** Records for this exercise **
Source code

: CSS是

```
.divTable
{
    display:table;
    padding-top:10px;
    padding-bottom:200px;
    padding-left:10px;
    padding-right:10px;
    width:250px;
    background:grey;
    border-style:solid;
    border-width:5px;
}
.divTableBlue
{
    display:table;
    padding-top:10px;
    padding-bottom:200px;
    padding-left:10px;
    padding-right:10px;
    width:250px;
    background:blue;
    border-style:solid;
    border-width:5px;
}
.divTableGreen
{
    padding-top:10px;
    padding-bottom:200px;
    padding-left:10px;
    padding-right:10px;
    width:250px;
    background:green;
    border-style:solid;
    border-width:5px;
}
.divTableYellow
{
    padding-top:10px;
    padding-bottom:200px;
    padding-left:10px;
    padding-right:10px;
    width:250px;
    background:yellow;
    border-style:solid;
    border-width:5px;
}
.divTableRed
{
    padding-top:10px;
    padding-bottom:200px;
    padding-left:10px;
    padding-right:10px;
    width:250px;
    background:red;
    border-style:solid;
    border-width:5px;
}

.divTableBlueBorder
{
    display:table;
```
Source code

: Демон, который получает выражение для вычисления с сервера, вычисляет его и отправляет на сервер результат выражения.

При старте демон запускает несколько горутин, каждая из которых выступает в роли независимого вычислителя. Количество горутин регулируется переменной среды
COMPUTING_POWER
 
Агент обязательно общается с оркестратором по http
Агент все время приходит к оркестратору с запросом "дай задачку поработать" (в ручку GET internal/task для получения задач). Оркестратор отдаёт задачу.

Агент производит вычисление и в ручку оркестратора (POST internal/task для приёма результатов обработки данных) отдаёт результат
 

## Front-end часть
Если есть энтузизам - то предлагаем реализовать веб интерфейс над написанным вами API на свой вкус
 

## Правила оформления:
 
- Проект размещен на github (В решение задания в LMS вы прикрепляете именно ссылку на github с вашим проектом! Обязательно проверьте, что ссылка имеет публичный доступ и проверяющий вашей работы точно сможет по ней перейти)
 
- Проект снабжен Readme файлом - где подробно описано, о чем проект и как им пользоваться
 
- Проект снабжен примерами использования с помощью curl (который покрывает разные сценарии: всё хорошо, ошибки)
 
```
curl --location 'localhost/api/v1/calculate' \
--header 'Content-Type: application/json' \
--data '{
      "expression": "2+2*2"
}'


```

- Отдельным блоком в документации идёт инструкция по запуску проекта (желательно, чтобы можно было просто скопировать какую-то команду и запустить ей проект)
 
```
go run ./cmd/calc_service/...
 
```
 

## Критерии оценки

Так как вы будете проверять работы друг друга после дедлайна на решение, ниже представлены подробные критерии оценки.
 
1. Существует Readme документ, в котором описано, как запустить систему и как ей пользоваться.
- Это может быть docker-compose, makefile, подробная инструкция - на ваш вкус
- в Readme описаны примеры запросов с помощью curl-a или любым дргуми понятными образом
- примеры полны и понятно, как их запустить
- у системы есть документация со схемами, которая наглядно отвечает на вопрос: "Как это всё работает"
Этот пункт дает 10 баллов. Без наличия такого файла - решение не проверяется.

** Instructions to follow **
Looking at the entries above, work out how many lines contain "инструкция", then reply with that number and no other words.

** Written solution **
2